WHAT YOU SHOULD DO: Read through the data and report every line in which the word "stranke" occurs.

[Extracted records]
════
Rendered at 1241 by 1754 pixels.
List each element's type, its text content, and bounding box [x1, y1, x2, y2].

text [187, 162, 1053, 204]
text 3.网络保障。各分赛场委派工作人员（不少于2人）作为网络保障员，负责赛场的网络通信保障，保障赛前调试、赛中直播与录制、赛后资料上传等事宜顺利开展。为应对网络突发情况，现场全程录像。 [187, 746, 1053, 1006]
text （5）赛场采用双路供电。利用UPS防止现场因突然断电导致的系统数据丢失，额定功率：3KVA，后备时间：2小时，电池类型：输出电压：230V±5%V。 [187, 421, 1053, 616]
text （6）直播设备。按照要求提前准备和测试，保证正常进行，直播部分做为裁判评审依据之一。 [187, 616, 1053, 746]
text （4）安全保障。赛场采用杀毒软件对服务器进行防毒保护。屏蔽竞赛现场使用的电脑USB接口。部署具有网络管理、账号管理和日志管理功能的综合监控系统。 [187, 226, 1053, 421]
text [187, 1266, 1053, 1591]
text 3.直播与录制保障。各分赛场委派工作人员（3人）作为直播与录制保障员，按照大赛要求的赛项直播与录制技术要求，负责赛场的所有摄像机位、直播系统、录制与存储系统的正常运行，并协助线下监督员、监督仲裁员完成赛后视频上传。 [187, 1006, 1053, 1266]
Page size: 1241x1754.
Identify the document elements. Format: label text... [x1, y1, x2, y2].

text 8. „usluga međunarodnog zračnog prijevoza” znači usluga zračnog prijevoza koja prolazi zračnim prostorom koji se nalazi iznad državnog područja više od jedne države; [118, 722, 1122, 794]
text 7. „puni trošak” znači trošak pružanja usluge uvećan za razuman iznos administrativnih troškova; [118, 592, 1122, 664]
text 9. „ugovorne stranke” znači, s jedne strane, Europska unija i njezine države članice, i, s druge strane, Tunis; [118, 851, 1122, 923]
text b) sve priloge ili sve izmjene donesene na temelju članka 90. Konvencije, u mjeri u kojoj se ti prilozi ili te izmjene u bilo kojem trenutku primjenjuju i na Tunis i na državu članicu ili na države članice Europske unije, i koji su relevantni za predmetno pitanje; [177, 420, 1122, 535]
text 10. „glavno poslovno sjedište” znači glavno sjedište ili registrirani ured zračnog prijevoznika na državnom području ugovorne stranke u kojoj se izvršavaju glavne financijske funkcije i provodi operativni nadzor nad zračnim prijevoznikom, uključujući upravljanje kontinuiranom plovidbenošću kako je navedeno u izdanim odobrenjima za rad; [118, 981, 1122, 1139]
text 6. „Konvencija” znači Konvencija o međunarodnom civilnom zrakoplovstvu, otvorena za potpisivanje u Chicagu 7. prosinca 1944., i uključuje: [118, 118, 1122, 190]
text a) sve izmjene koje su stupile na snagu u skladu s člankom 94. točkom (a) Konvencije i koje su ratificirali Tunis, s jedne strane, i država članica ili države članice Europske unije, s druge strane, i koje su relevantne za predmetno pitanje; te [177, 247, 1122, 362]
════
EXPECTED ANSWER:
text 9. „ugovorne stranke” znači, s jedne strane, Europska unija i njezine države članice, i, s druge strane, Tunis; [118, 851, 1122, 923]
text 10. „glavno poslovno sjedište” znači glavno sjedište ili registrirani ured zračnog prijevoznika na državnom području ugovorne stranke u kojoj se izvršavaju glavne financijske funkcije i provodi operativni nadzor nad zračnim prijevoznikom, uključujući upravljanje kontinuiranom plovidbenošću kako je navedeno u izdanim odobrenjima za rad; [118, 981, 1122, 1139]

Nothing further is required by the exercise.